▶ [Estratto del documento]
▼

In questo periodo storico, stiamo attraversando una pandemia da circa 21 mesi. Si potrebbe presumere che una comunità di ricercatori medici e scienziati armati di informazioni cliniche descrittive potrebbe aver già scoperto una serie di trattamenti per combattere definitivamente il COVID-19. Tuttavia, in realtà, abbiamo solo un’alternativa terapeutica degli anni ’60 (steroidi) che migliora solo marginalmente i risultati per le persone che necessitano di ossigenoterapia. Questa è solo leggermente migliore della nostra risposta all’influenza nel 1918.
Negli ultimi 100 anni la comunità scientifica ha compiuto progressi significativi nella comprensione dei virus e della risposta fisiologica dell’organismo alla risultante infiammazione indotta da agenti patogeni, un importante predittore di morbilità e mortalità. Quando si guarda a ciò che ha funzionato, la risposta è chiara: il successo è stato raggiunto quando c’è stata una solida base biologica e farmacologica. Anche così, e nonostante la presenza di una varietà di terapie antivirali e anticorpi antinfiammatori che, nel migliore dei casi, forniscono una riduzione della carica virale o una piccola efficacia clinica per alcuni, ci troviamo in una situazione in cui sarebbe difficile dire che abbiamo una linea terapeutica solida per gestire efficacemente questa e future pandemie.
Pertanto, nonostante i vaccini, che hanno notevolmente migliorato i risultati per le persone che vivono nei Paesi ad alto reddito, sono ancora necessarie opzioni terapeutiche. Non si può dimenticare il fatto che non tutti possono essere vaccinati e che alcuni vaccini sono più efficaci di altri a causa della continua sfida posta dalle mutazioni del virus.

▲

Testo estratto pagina per pagina
▼

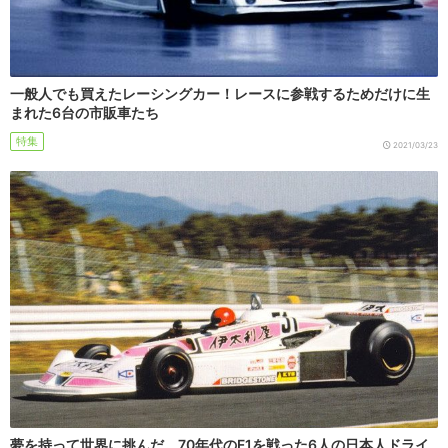
一般人でも買えたレーシングカー！レースに参戦するためだけに生
まれた6台の市販車たち
特集
2021/03/23
夢を持って世界に挑んだ。70年代のF1を戦った6人の日本人ドライ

▲

▶ [I tuoi compiti]
**a.** Stabilisci se le seguenti affermazioni concordano con l'estratto sulle terapie contro il COVID-19, rispondendo sì o no e citando alla lettera le parole decisive: (i) la pandemia è in corso da circa 21 mesi; (ii) gli steroidi migliorano nettamente i risultati per tutti i pazienti; (iii) tutti possono essere vaccinati.
**b.** Ripeti parola per parola il passo dell'estratto sulle terapie contro il COVID-19 che comincia con le parole "Negli ultimi 100" e termina dopo "e future pandemie.".

▶ [Risposte]
**a.**
(i) Sì: "stiamo attraversando una pandemia da circa 21 mesi".
(ii) No: "migliora solo marginalmente i risultati per le persone che necessitano di ossigenoterapia".
(iii) No: "non tutti possono essere vaccinati".

**b.**
Negli ultimi 100 anni la comunità scientifica ha compiuto progressi significativi nella comprensione dei virus e della risposta fisiologica dell’organismo alla risultante infiammazione indotta da agenti patogeni, un importante predittore di morbilità e mortalità. Quando si guarda a ciò che ha funzionato, la risposta è chiara: il successo è stato raggiunto quando c’è stata una solida base biologica e farmacologica. Anche così, e nonostante la presenza di una varietà di terapie antivirali e anticorpi antinfiammatori che, nel migliore dei casi, forniscono una riduzione della carica virale o una piccola efficacia clinica per alcuni, ci troviamo in una situazione in cui sarebbe difficile dire che abbiamo una linea terapeutica solida per gestire efficacemente questa e future pandemie.